なりそめとかりそめ
嗚呼、きっと作之助と治のことが大切なんだ。彼が此処に来る前、手当り次第に小説を読み漁ったとはいえ嗜んだ程度の、所詮浅はかな知識しかない。それでもりくには、彼が言う守りたいものが何なのか。家族という概念はわからないが、何処と無く理解出来る気がした。それと同時に家族であるとするならば、多分、兄の様なのだろうと、そう勝手に印象付けて思い込んでいた。
「幻滅したか?」
ううん、と伏せられた頭に返す。幻滅なんてしていない。ただ少し、予想と現実は違っていたのに驚きはした。腹に摺り寄せられる漆黒の髪に手を伸ばし、やわやわと撫でるとぴくり、と黒い頭が動く。まるで大きな犬みたいで、少しくすぐったい。表情が見えないと彼が何を思っているのか、より一層読み取れなくなる。

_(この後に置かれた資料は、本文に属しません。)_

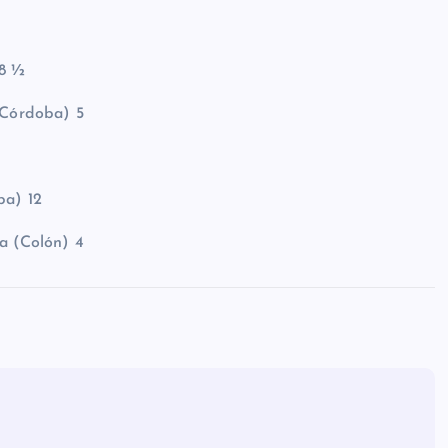
 8 ½
 (Córdoba) 5
ba) 12
ia (Colón) 4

回帰を望むかのように、作之助も、治も、求めてきた行為。安吾もきっとそう。求められるのは嬉しいけど、きっと彼らが望んでいる答えは返せない。触れ合う距離近付けば近付く程、変えられない現実が重く伸し掛かる。どれだけ人らしくあろうと形を繕おうが、人にはなれないというのに。
「アンタは暖かいな」
「安吾が暖かいからだよ」
私は暖かくないもの。小さく零すと、腰に回された腕に力が篭る。少し息苦しい感覚すら、生きている事実を突きつけられるようで今は心地よい。一体、この人はどこまで否定してくれるのかな。